My children and I had great discussions about how very different George Washington's life as a child was from the way theirs is now. For example, he learned to ride a horse at a very young age, and by the age of 8 (eight!) he was riding alone (galloping, according to the book), delivering messages for his father. Also, at around the same age, he was hunting deer to feed his family, by himself, with a rifle. My girls have learned to ride horses - but in a ring, always supervised, and always wearing helmets. They have also learned to shoot guns, but not until they were 11 and 12, under very controlled circumstances, and I don't think I would feel comfortable letting them go out hunting on their own. I know I didn't go out hunting by myself at their age; I took a hunter's safety course when I was in high school, and learned to shoot skeet, but I certainly never went out by myself with a gun. My dad did as a boy, I know. It's interesting to note the changes from generation to generation.
George Washington was ambitious from a very young age, and found creative ways to advance himself in his career. His mother was an anxious woman, and tried hard to keep George close to home, particularly after his father died. He was supposed to go to England to attend school when he turned 12, but after his father's death, George's mother refused to let him go. After that, he made his own way. First, he found his father's old surveying equipment, and taught himself to use it. That led to his first job, working as the chainman on a team that mapped out land in the Shenendoah Valley, across the Blue Ridge Mountains. From there, he earned his surveyor's license and was appointed count surveyor. After his brother died, he went to the governor to ask for his late brother's appointment as adjunct of the Virginia colony, which was a bold move - George was only 20 and had no military experience. The governor decided to appoint four adjuncts to replace George's brother, and George was given the least prestigious of the four positions, but it gave him the military rank of major and new start. He was always looking for ways to achieve his goals, and didn't give up or wallow in self-pity when things didn't go exactly as he planned. He was even responsible for the situation that started the Seven Year's War between England and France - and yet ended up a decorated general in the American army and was our nation's first President. I loved learning about the good and the bad things in George Washington's life, and learning that while he had some difficult circumstances and certainly made some mistakes, he kept on going and was successful in his life.

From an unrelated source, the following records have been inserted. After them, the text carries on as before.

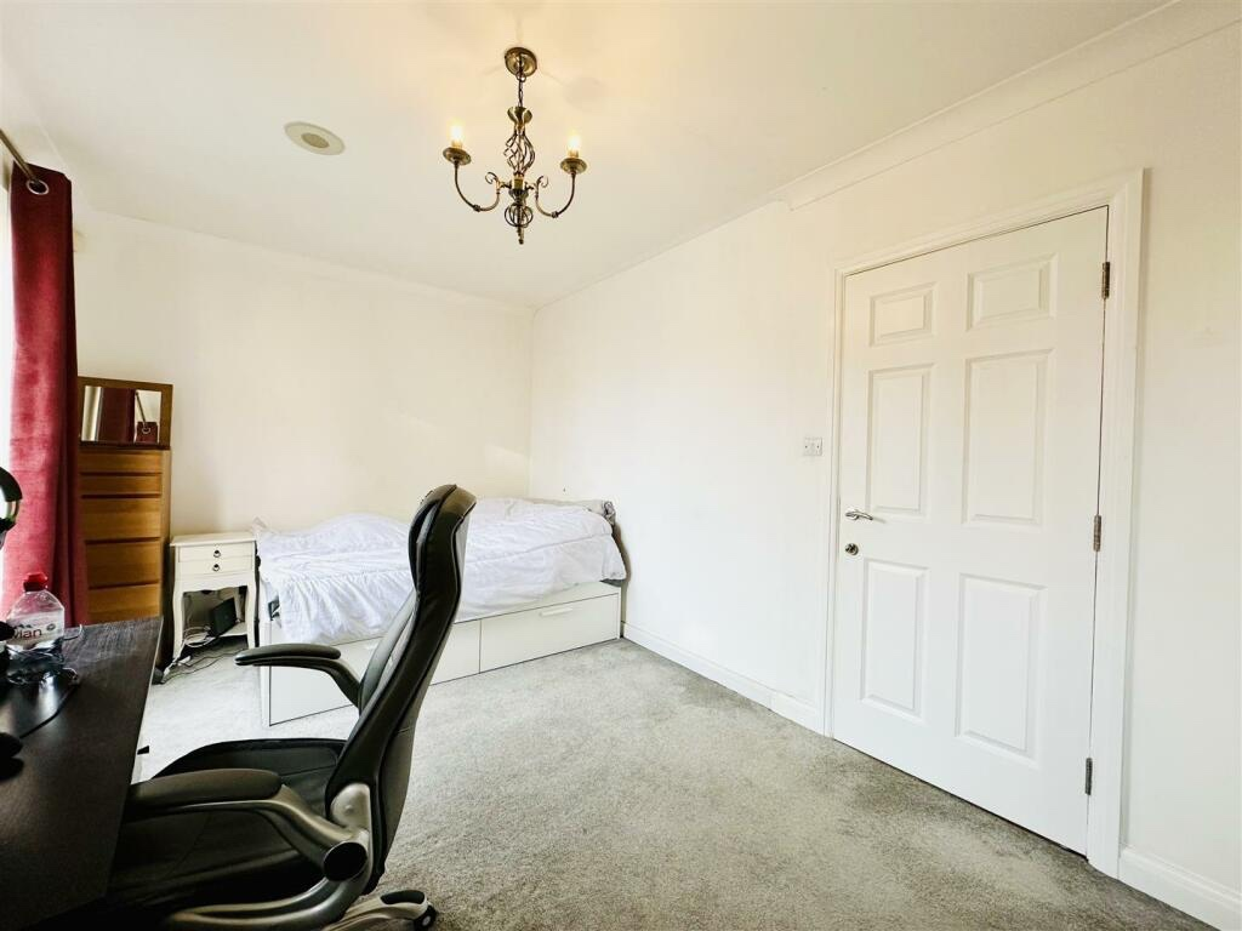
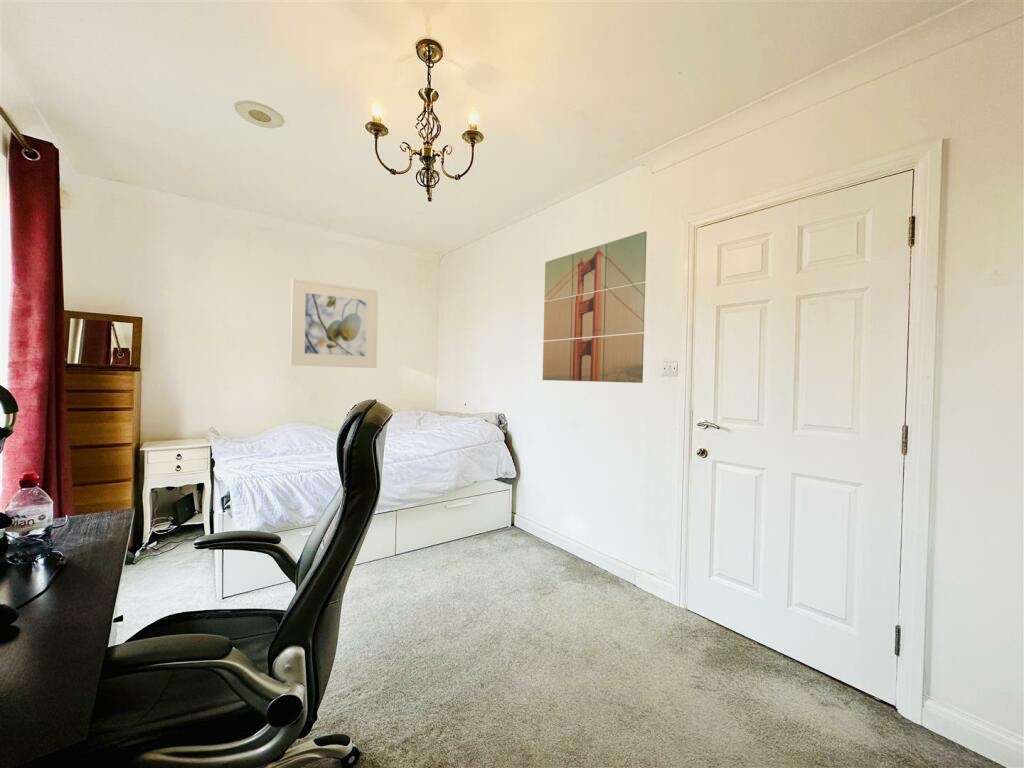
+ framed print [290,278,379,369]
+ wall art [542,230,648,384]
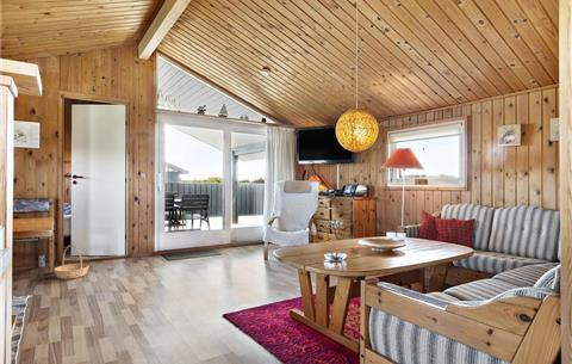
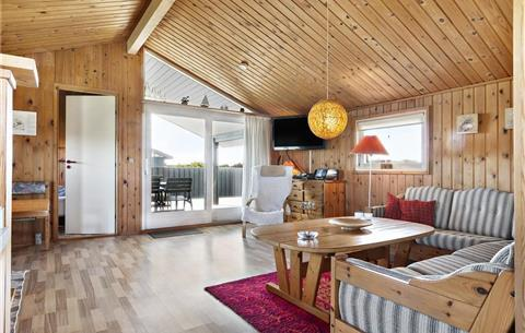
- basket [54,243,91,280]
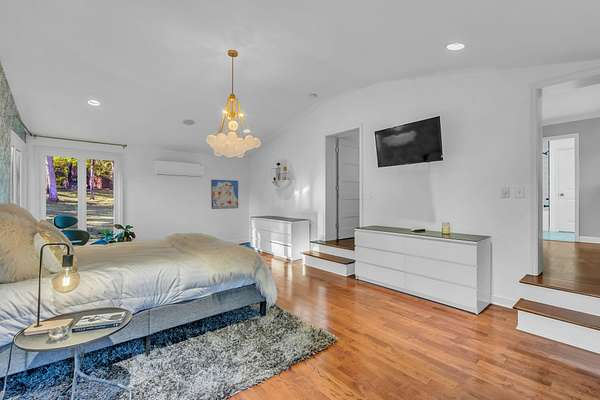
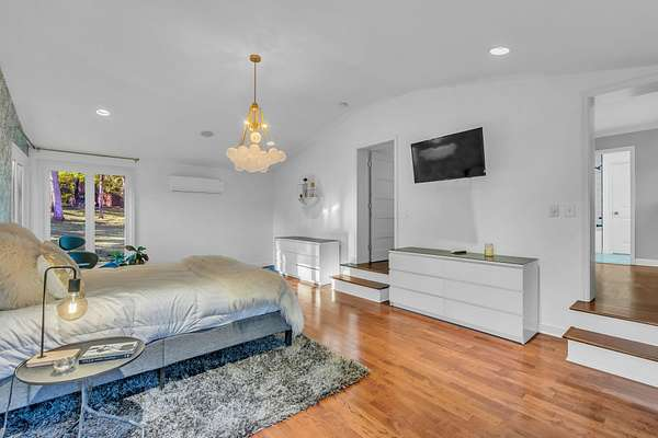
- wall art [210,179,239,210]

The Unit Study Curriculum Guide has some nice resources. There are key quotes, which you could use for copywork, memory work, discussion; perhaps display a significant quote on a wall. For each chapter, there are four questions: a vocabulary question, a factual question, a comprehension question, and an open-ended discussion question. I particularly enjoyed going over the discussion questions with my girls. Putting themselves in George Washington's shoes, thinking about how he might have felt in a given situation, helped them connect with story. The guide also includes creative writing suggestions, ideas for hands-on projects, audio-visual projects, and arts and crafts. I am not a huge fan of unit studies in general, but anyone could use this guide to pick and choose things that work for your students and your educational philosophy.
There is also a suggestion to look for links to this part of history in your own community; perhaps a museum you could visit, or a local expert on the Revolutionary War or military tactics you could speak with. I love that - living history! There is a nice book list, containing suggestions of other biographies of George Washington and other related books, related movies and documentaries, related articles from National Geographic magazine, and related internet sites. The guide includes maps and timelines, which are wonderful resources to enhance your studies of this period in American history.
George Washington: True Patriot is available from YWAM Publishing for $6.99, for any version: print, Kindle or Nook. The Unit Study Curriculum Guide is available for $7.49. There is even an audio book!